Google DeepMind Releases Gemini 2.5 Ultra — Tops Major Benchmarks
Gemini 2.5 Ultra achieves state-of-the-art scores on MMLU, HumanEval, and MATH benchmarks, with native audio and video understanding built in.
Google DeepMind released Gemini 2.5 Ultra, claiming state-of-the-art performance across a comprehensive suite of academic and real-world benchmarks. The model achieves top scores on MMLU (93.8%), HumanEval (91.2%), and MATH (94.5%), and demonstrates particularly strong performance on scientific reasoning tasks.
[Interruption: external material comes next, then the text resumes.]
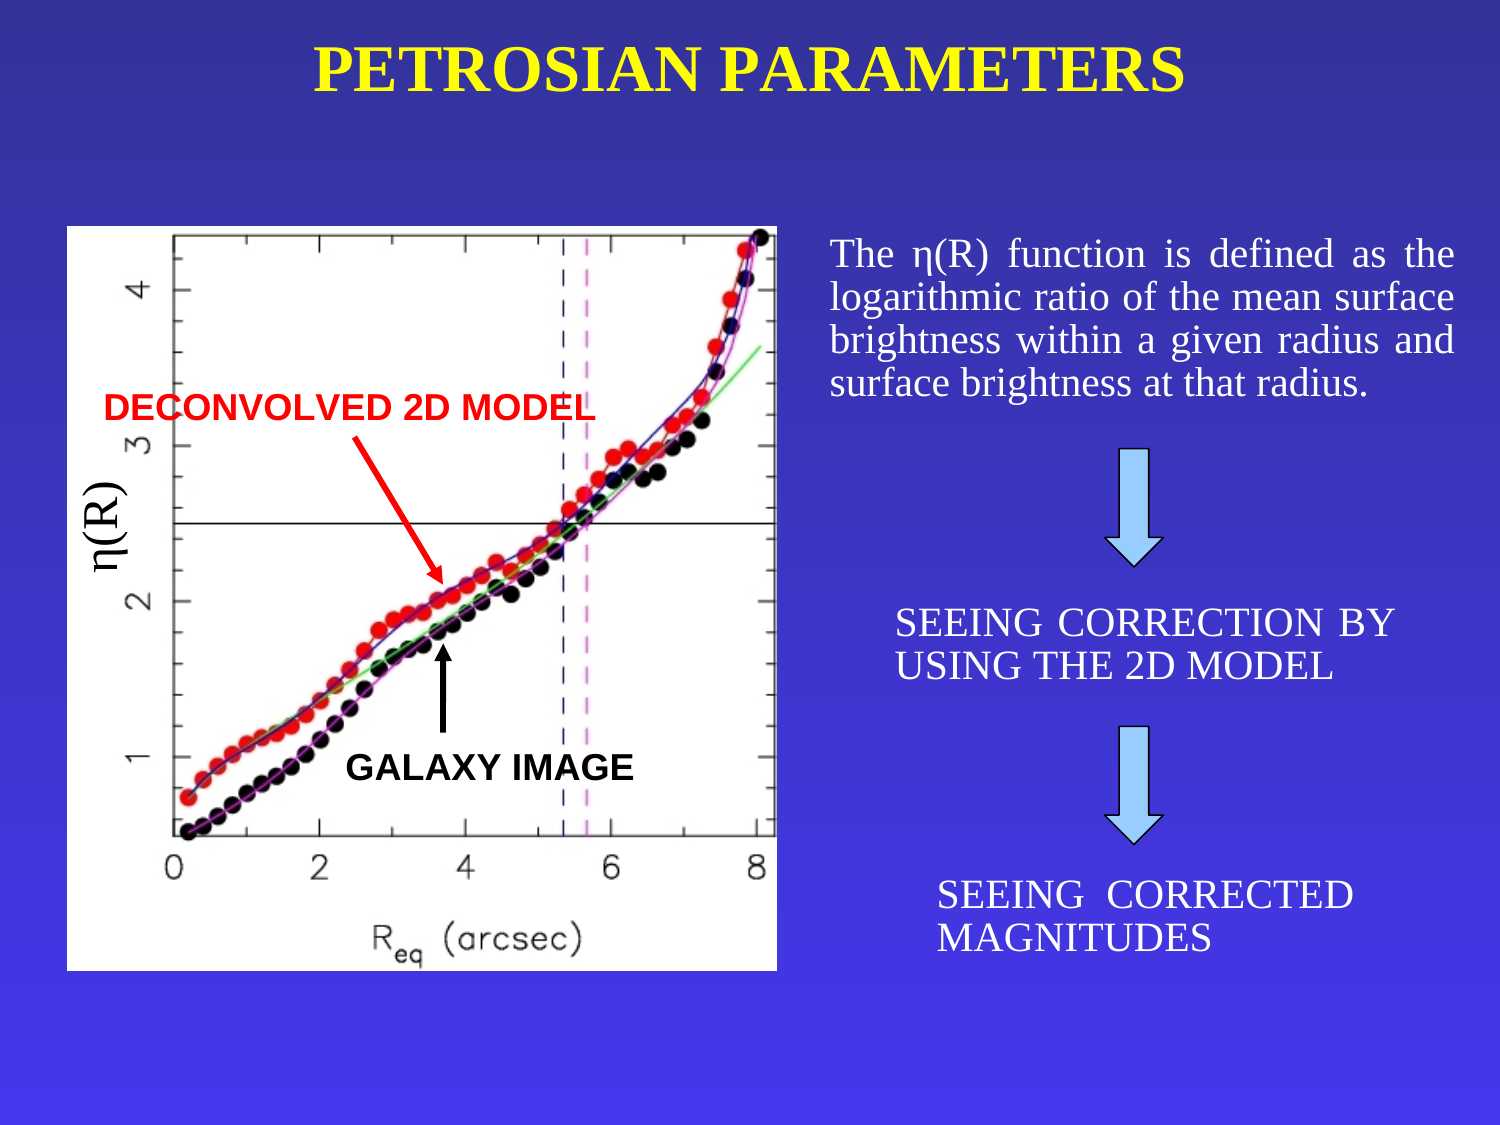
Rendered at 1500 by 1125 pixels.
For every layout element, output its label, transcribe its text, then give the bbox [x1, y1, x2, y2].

Unlike its predecessors, Gemini 2.5 Ultra was built natively multimodal from the ground up — meaning audio, video, image, and text are processed through the same architecture rather than bolted together. This results in notably better cross-modal reasoning, such as answering questions about content in a video using information from an accompanying document.
Benchmark performance highlights
- —MMLU: 93.8% (new state-of-the-art at release)
- —HumanEval (code): 91.2%
- —MATH: 94.5%
- —GPQA Diamond (graduate-level science): 86.4%
- —Video-MME (video understanding): 84.1%
Gemini 2.5 Ultra is our most capable model yet, and the results on science and mathematics tasks show what is possible when multimodality is native rather than patched on. — Demis Hassabis, CEO Google DeepMind
The model is available via Google AI Studio and Vertex AI with a 1 million token context window. A 2 million token variant is in preview for enterprise customers.